Tutorials
Below are tutorials for several of the available verification tools. They are intended to give a quick introduction to the software and are by no means comprehensive.
In each tutorial we attempt to verify a controller for stabilizing the trajectory of a car. This is a nice verification problem as it pertains to the rather intuitive example of a moving car, which can be modeled by a concise set of nonlinear differential equations. Being a nonlinear system, designing an appropriate controller is by no means trivial and we will see that there are trade-offs that one must consider before applying any of these tools.
SpaceEx
SpaceEx is a verification tool for linear hybrid systems. It implements two different reachability and safety analysis algorithms, the PHAver algorithm and the Le Guernic-Girard(LGG) algorithm. These can only analyze systems with piecewise affine dynamics, however, the LGG algorithm specifically uses operators with polynomial time complexity. This allows for the analysis of systems with over 100 variables (compared to 3-5 for most other algorithms). SpaceEx is also self-contained, freely downloadable as a virtual machine which can be run locally. It comes with a web-interface for setting up and executing its core algorithms, as well as a convenient GUI for specifying hybrid systems.
CORA
The COntinuous Reachability Analyzer, or CORA, is a MATLAB toolbox for the formal verification of linear-continuous, nonlinear-continuous, and hybrid systems. It uses various vector and matrix set representations to specify sets of initial conditions and parameters. These are then integrated with several reachability algorithms in order to construct an over-approximation of the potential evolution of the system state. The toolbox has a modular design, such that functions on the different set representation can easily be repurposed for other applications.
S-TALIRO
S-TALIRO is another Matlab toolbox which searches for trajectories of minimal robustness within either Simulink models or Matlab functions modeling a system. It uses stochastic optimization techniques such as Monte-Carlo methods to perform randomized testing with the aim of falsifying a system's safety specifications. Those specifications are entered using Metric Temporal Logic (MTL).

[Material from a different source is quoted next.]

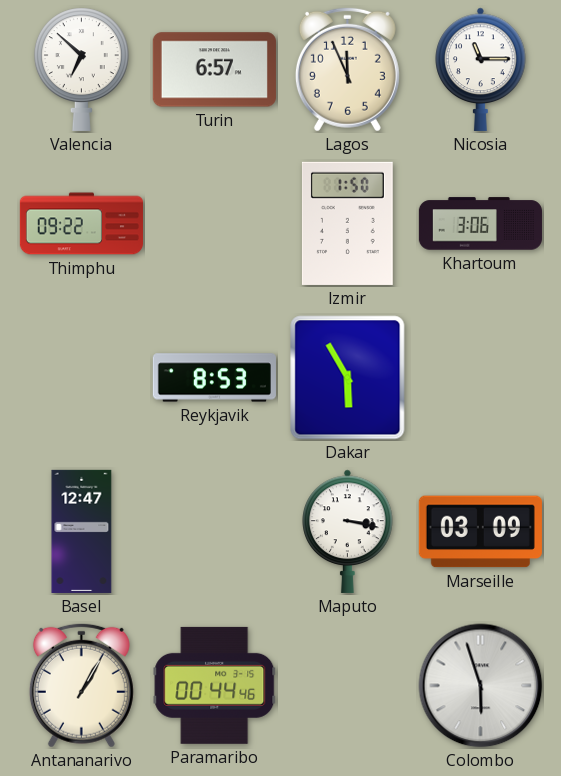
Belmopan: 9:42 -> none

S-TALIRO is powerful in that it can handle continuous and discrete dynamical systems, hybrid automata, Matlab/Simulink functions, and hardware-in-the-loop models. It does not, however, perform formal verification. Instead it explores the space-robustness of a model through systematic testing.
Users may select from the following optimization algorithms: Simulated Annealing, Ant Colony Optimization, Genetic Algorithms and Cross Entropy. Additionally, it is straight forward to implement new stochastic optimization algorithms and incorporate them into the existing framework.